A text about an Orchestra by Karen Skog:
"A cello, an organ, a violin and a theremin are standing in a room. Three people are playing an improvised concert. This project started about a year ago, when I attempted to make my own cello. There are many things in this world, and even the big ships are made by slowly working hands. Many years ago, when people only built what they needed, there were no standards. In some old books you can find all kinds of different instruments. When you are doing something you have never done before, new observations may appear. And one late evening, about a year ago, I tuned the four strings, before slowly eliciting the sound. There are these moments when your mind moves backwards, and without knowing it you can travel hundreds of miles away. I saw my orchestra sitting in a big hall tuning their instruments. The sound of these four instruments came into my mind, and I called it “She was talking about this Orchestra”. The orchestra includes three musicians: Sivert Nikolai Nesbø, the cellist and organist;, Erik Andreas Røkland, the organist and cellist and myself, Karen Skog, the violinist and thereminist. One person starts playing and the others come in slowly. We are standing listening to each others´ instrument, carefully tuning into one universe of sounds."
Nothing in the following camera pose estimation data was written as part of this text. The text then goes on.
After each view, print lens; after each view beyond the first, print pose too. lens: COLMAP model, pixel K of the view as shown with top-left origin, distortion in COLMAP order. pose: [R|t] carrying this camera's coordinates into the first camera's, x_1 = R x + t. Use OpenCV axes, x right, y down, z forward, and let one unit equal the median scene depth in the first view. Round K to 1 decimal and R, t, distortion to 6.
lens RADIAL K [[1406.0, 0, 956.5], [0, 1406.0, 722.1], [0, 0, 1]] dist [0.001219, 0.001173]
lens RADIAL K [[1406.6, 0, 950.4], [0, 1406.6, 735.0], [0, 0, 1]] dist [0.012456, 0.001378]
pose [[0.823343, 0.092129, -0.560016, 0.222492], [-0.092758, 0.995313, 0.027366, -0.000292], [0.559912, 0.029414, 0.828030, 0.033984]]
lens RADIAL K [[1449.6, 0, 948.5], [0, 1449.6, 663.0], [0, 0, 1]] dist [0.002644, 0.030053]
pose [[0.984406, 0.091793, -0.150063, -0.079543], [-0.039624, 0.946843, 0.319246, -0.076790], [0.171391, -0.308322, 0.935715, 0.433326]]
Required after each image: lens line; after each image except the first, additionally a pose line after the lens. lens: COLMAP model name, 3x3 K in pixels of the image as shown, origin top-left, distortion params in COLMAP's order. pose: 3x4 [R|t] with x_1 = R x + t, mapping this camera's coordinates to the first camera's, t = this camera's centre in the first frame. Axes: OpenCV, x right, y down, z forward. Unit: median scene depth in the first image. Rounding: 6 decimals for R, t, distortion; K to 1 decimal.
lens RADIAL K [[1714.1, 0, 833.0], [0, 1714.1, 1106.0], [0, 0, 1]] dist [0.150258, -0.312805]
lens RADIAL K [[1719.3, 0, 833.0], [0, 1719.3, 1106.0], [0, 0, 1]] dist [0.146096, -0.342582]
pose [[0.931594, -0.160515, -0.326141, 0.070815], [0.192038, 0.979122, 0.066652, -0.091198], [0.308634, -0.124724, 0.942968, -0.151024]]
Karen Skog has an MA degree in Art from Bergen National Academy of the Arts (2007-2009). She is part of the new studio group Bergen Ateliergruppe and recently participated in the art project C/O Visningsrommet at Visningsrommet USF in the summer of 2009. She works with installations, in-between spatial spheres, scenography and sound art. In November she will participate at the NEU/NOW Festival in Vilnius – The European Capital of Culture 2009.


The evening is a collaboration between Pedro Gómez-Egaña, KHiB and Volt.
The program is funded by the City of Bergen and KHiB’s cross-disciplinary funds.